One could nonetheless discern possible influence of the Christian theological tradition even here, I suppose, if we think of the emphasis placed on the figure of the Virgin Mary, and on virginal figures more generally, as symbols of the closed nature of the church, defended against heresy or paganism—or whatever else might seem to present a threat.
So there the female body carries a huge burden of representation: her ability to protect the boundaries of her body, and to maintain her purity, reflects the church’s ability to do the same. In the case of a raped woman, we cannot deny that a boundary has been violated, so then we have to imagine that in another sense it has not really been violated; conception has not occurred.

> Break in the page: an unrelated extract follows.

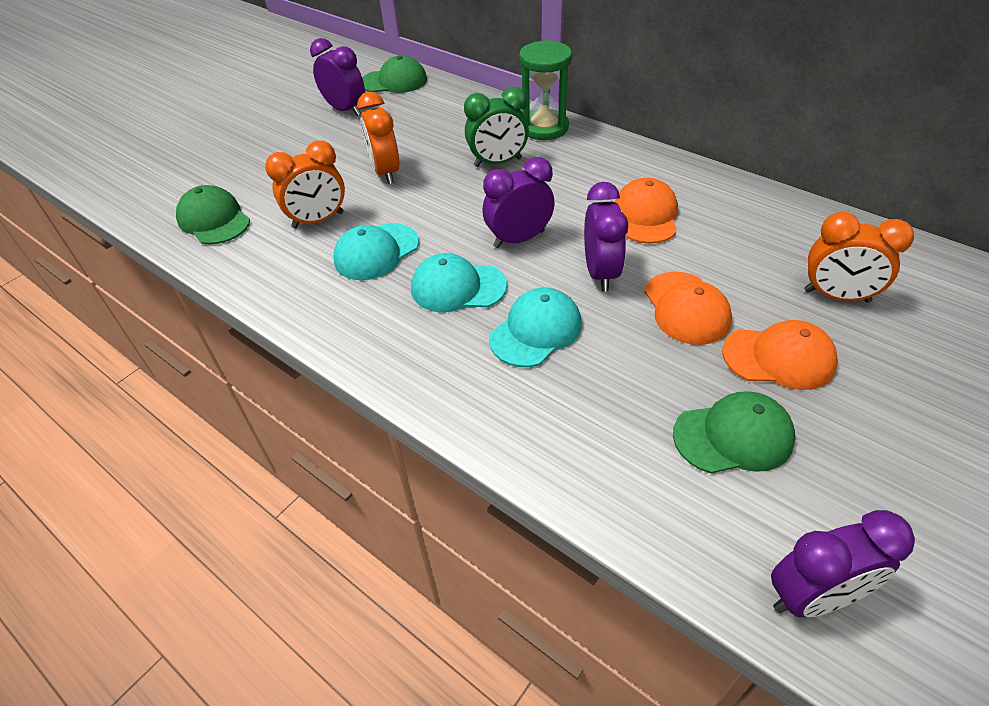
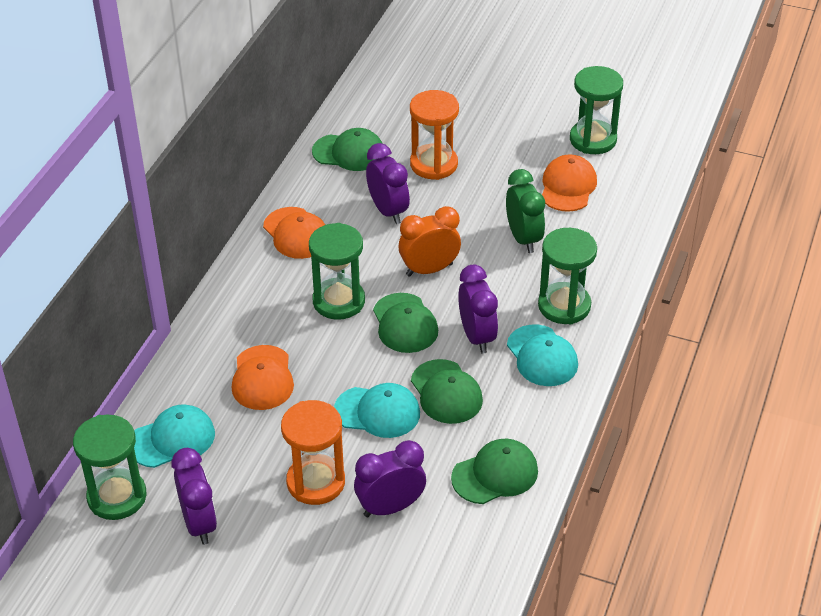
green cap: 3 -> 4
green hourglass: 1 -> 4
orange clock: 3 -> 1
orange hourglass: 0 -> 2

RD: Is there anything that isn’t currently part of the election-year conversation about religion, gender, sex, and politics—or which is there, but isn’t prominent—that you wish would become more prominent? What do you think it would be nice if more people understood?
Burrus: I wish there were more awareness of the complexity and diversity of religious understandings of gender and sexuality, and that the Christian religious right did not seem to control the discourse so completely. Here I have tried to bring out some of what I view as the more troubling aspects of the Christian theological tradition, because it is these that haunt us, especially but not only in the wake of Akin’s recent remarks.
But there are also many positive resources, of course. Augustine himself, however ambivalent the results were, was in his moment trying to defend the dignity of rape victims by insisting that the physical rape itself could not implicate them in sin, that sin is a matter of the will or desire, not of physical defilement, as some argued. He did not want these women to make martyrs of themselves as Lucretia had.
Beyond that, the Christian tradition is rooted in a rejection of facile “family values,” however surprising that may seem to some. There was from the start a strong ascetic tendency that was also a countercultural tendency, resisting the centrality of marriage and childbearing in defining social roles and also in circumscribing desire, and in this it was especially liberating for women, but not only women.
Laqueur: I would like to see the Democratic Party embrace the idea that gender equality is an aspect of individual rights more generally, and that these rights are good both for individuals and for society. I would also like it to acknowledge that civil rights for gay people is both radical and too long in coming.